INTERNATIONAL - A la recherche de l'énergie perdue

INTERNATIONAL - A la recherche de l'énergie perdue

Le site http://ift.tt/FRs8Nf consacre un article récent à 10 technologies novatrices permettant de récupérer l'énergie perdue pendant les processus de production et de transport, une énergie considérable puisque, par exemple, 70% de l'énergie produite par un simple moteur de voiture est perdue sous forme de chaleur.


Mais un secteur d'avenir ! Selon une étude récente, le marché mondial de la récupération devrait passer de 131 millions de dollars en 2012 à...4,2 milliards de dollars en 2019 !


Quelques-unes de ces nouvelles technologies sont passées en revue comme par exemple :



  • la conversion en électricité de l'énergie perdue produite par un moteur de voiture (procédé développé dans le projet européen HeatReCar) : à 100 km/h, le procédé génère 1,3 kilowatt. Mais si tous les camions étaient équipés d'un tel système, 5 millions de tonnes de diesel pourraient être économisées chaque année !

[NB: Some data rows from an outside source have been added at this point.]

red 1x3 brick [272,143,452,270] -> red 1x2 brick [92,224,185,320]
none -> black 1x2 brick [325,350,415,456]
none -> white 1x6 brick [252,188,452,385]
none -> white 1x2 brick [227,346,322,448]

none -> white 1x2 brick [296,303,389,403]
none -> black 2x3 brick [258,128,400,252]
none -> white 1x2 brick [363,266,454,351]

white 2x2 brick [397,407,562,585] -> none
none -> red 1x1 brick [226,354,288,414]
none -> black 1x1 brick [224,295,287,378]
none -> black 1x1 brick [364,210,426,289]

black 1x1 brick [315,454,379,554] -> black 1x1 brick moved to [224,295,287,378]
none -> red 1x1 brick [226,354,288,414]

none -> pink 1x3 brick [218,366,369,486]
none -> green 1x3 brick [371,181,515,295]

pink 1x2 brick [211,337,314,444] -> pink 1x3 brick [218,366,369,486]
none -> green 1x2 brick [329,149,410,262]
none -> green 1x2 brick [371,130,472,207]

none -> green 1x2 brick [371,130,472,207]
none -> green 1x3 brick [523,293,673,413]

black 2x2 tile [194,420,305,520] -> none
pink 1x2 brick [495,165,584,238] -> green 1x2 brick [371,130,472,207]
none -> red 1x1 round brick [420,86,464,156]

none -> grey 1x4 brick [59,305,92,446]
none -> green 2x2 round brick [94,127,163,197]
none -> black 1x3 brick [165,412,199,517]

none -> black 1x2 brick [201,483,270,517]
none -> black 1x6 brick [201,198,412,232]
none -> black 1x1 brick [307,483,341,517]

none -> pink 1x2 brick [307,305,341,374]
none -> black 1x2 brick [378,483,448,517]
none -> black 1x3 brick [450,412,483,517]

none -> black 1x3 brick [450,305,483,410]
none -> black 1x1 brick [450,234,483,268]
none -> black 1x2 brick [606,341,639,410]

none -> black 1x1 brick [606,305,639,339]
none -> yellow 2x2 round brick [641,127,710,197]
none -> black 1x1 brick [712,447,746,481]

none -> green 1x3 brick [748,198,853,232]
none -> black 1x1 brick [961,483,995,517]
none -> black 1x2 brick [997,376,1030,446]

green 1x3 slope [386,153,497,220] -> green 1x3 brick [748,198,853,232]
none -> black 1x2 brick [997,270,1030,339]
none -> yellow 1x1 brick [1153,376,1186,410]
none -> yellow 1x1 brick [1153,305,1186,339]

  • le stockage du rayonnement solaire sur les fenêtres (permettrait notamment d'actionner des systèmes d'ouverture et de fermeture automatisés) et autres surfaces vitrées...

  • la récupération de chaleur produite par les ordinateurs. Une PME française spécialisée dans ce domaine a inventé des radiateurs qui produisent de la chaleur... en effectuant des calculs pour le compte de banques, de laboratoires scientifiques... elle en a déjà installé 350 en Ile-de-France et vise à en mettre en place 2000 à travers tout le pays ! Une alternative utile aux "data centers" très consommateurs d'énergie.

  • la production d'électricité avec les différences de pression dans les conduites d'eau, idée d'un ingénieur français médaille d'or du concours Lépine 2010 et d'un prix OSEO de l'innovation, etc...

  • le stockage des surplus de l'énergie éolienne (production d'hydrogène par électrolyse de l'eau). Un projet en cours à Dunkerque vise à fournir de cette manière du gaz pour 200 logements et une flotte de bus.

  • la production d'électricité par le trafic routier (alimente notamment la signalisation lumineuse), un tronçon d'1 km produisant 200 kwh à raison de 500 véhicules par heures. Ce concept existe par exemple sur l'autoroute Venise-Trieste, dans le Nord de l'Italie.

  • le captage de la chaleur de l'eau de la douche pour.. préchauffer l'eau froide qui remplit le chauffe-eau (adieu les douches froides !). Une start-up toulousaine vend désormais un boîtier qui remplit cette fonction à 1.000 euros pièce à des ménages et à des professionnels (salons de coiffure...).

  • le rechargement d'une batterie de téléphone portable... en parlant (innovation testée par Orange au Royaume-Uni en 2011).

  • la transformation des ondes électromagnétiques ou Wi-Fi en électricité, par divers procédés, respectivement mis au point par l'étudiant allemand Dennis SIEGEL et par l'université américaine de Duke.

  • le captage des vibrations des trains. Selon son concepteur, le professeur Lei Zuo (université de New York), ce système permettrait de faire économiser, pour le seul Etat de New York, 10 millions de dollars d'alimentation électrique !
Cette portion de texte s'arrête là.